The short answer is to start at floor 14. If it breaks, use the second egg to search the lower 13 floors for a maximum number of 14 drops. If it survives, instead of moving up in regular intervals to 28, move up to floor 27. Because this is our second drop, with each interval we move higher up the building we want to try and reduce the number of floors to search. If the egg breaks at floor 27, it means we only have an extra 12 floors to search, giving us a maximum number of 14drops required to find n.
3. A more imaginative approach
Although the interviewer is testing knowledge of algorithms, it might be fun to look at a more practical approach to the problem. After all, determining the strength of eggs is a real-world problem!
- Data mining: discover the relative strength of eggs by combine data on egg size, egg shape and the species it came from. Mine the data for relationships between these factors and others (in fact, this data is already available and well documented – fun link). Cluster eggs on various traits.
- Modelling: Calculate the momentum for each egg with x weight and y shape at each floor, so that we can determine a specific height for n rather than the number of floors. Start to create an model incorporating all of these variables.
- Predictive analytics: combine poultry factory data, maybe even data from school science projects (surely there are plenty of egg dropping experiments to be found?) and predict the likelihood of an egg breaking from n based on it’s characteristics.
- Machine learning: teach a machine to identify egg cluster types from images, and compute n based on its other traits.

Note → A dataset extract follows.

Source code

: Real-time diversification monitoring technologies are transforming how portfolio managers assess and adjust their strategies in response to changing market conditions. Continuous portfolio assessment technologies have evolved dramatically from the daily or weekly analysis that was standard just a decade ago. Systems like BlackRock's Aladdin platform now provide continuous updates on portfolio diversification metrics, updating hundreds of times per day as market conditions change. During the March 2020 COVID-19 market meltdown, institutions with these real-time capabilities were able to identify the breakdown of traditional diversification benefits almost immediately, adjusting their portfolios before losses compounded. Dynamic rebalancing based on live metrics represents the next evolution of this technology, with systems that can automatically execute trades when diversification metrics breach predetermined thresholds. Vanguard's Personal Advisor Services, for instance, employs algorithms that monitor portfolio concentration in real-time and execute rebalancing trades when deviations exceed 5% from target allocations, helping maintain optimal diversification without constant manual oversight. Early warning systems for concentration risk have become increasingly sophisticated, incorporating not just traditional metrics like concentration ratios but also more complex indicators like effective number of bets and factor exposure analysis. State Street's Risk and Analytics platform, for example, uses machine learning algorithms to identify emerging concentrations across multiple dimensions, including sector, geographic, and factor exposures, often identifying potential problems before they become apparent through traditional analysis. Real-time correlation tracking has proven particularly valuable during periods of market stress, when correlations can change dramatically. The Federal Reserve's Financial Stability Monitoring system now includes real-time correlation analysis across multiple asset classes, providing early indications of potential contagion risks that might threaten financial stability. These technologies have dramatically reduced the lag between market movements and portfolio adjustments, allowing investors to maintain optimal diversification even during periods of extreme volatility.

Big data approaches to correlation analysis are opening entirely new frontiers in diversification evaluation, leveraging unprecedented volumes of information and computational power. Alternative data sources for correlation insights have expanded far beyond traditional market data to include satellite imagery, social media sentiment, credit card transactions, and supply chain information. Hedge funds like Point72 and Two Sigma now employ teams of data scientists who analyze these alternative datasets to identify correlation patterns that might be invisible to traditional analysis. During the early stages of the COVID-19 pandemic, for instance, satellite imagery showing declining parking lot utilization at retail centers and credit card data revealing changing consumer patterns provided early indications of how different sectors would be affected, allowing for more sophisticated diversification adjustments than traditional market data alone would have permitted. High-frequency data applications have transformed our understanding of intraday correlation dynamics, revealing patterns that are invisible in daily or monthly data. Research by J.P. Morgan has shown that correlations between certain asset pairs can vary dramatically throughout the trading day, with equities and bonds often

There is certainly a free range of other technologies and statistical methods you can use to build from this and predict n with greater certainty, which is why data science and analytics is so exciting right now. You are unlikely to see a challenge like this on Kaggle anytime soon (in fact, all of these active competitions absolutely trump the egg problem and are worth reading about) but it is just an interesting glimpse into the analytical mind of a data scientist.